The reason why the data meets the specification for the lots as a total, can be explained by looking at Lot1 and Lot2 where their low values bring the average of the three lots to the accepted variance.
The following results were obtained by running a t-test created in order to determine if the PSI across all manufacturing lots is statistically different from the population mean of 1,500 pounds per square inch.
The data for all manufacturing lots contained 150 points which were all tested with a t-test as shown below:
Taking in consideration the decided significance level of 0.05 for the p-value, the result of 0.06028 tells that overall the Suspension Coil PSI, doesn't have a statistical difference from the population mean of 1,500, meaning that if looking at the lots as a total they pass the quality standards.
Using the t.test() function and its subset() argument to determine if the PSI for each manufacturing lot is statistically different from the population mean of 1,500 pounds per square inch.
The data for Lot1 was filter out from the original dataframe, so that it could be tested individually. Containing 50 data points, Lot1 was tested with a t-test as shown below:
Taking in consideration the decided significance level of 0.05 for the p-value, the result of p-value 1 tells that the Suspension Coil PSI for Lot1 doesn't have a statistical difference from the population mean of 1,500, meaning that this lot passes the quality standards and can be used on cars.
The data for Lot2 was filter out from the original, so that it could be tested individually. Containing 50 data points, Lot2 was tested with a t-test as shown below:
Taking in consideration the decided significance level of 0.05 for the p-value, the result of 0.6072 tells that the Suspension Coil PSI for Lot2 doesn't have a statistical difference from the population mean of 1,500, meaning that this lot passes the quality standards and can be used on cars.
The data for Lot3 was filter out from the original, so that it could be tested individually. Containing 50 data points, Lot3 was tested with a t-test as shown below:
Taking in consideration the decided significance level of 0.05 for the p-value, the result of 0.04168 tells that the Suspension Coil PSI for lot 3 have a statistical difference from the population mean of 1,500, meaning that that this lot does not pass the quality standards and should be rejected.
This study design is intended to describe a scenario and a test type to be be used when comparing a car from MechaCar and a competitor, addressing an aspect of the car that is possibly important for the costumer when buying one.

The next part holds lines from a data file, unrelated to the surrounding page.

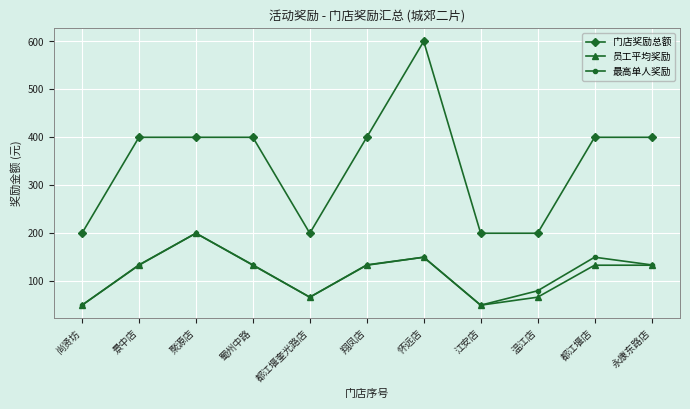

Which series has the largest total across all categories?

门店奖励总额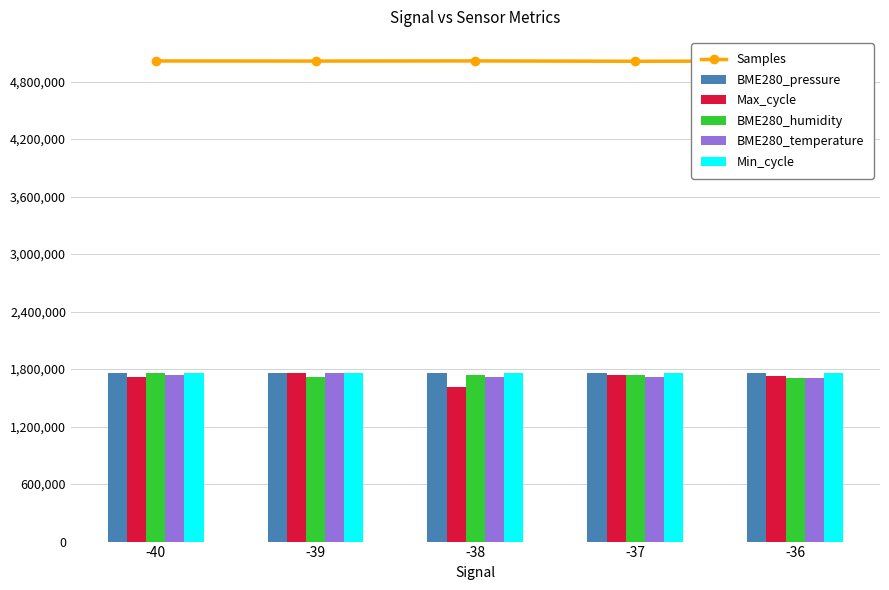

What is the difference between the maximum and minimum values in the Max_cycle series?

139916.8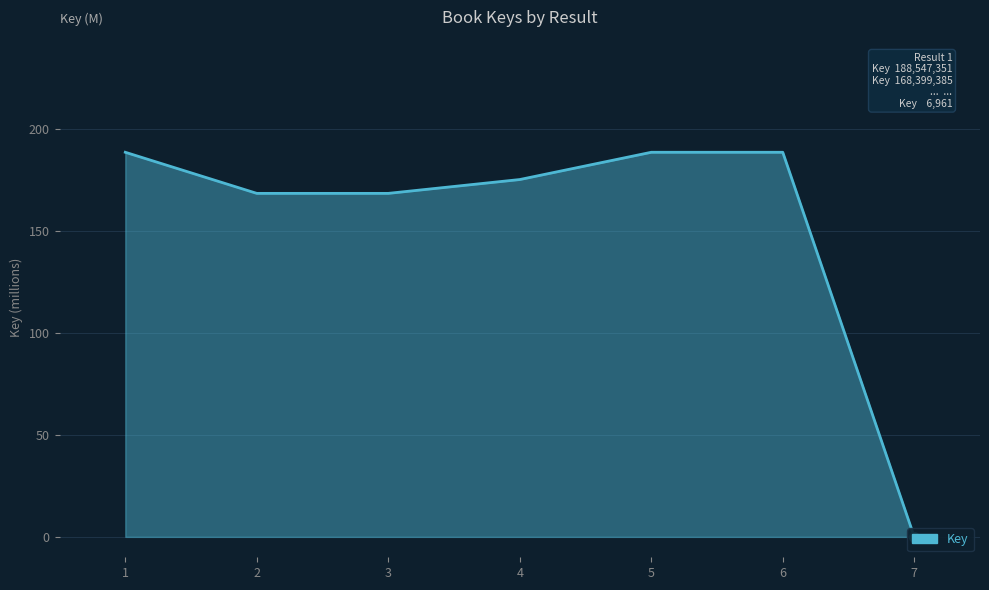

Approximately how many times larger is the value at 2 compared to 1?

0.9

The chosen metrics to be tested are city and highway fuel efficiency.
The goal is to find out if the mpg performance of each car is equal or different, equal meaning null hypothesis and different meaning alternative hypothesis.
To test the defined metrics, two very similar SUVs would be picked, one from MechaCar and one from a competitor such as Nissan, where their fuel efficiency for city and highway would be tested, where employees would drive each car on each of the presented scenarios multiple times and record the results for comparison.
In order to find the overall performance of each SUV being tested, a 2 way t-test would be run using the mean of the city and highway mpg results.
Another useful finding would be to run a 2 way t-test on each SUV, using a subset or filter on the type of scenario, to compare the cars against both their city and highway performance.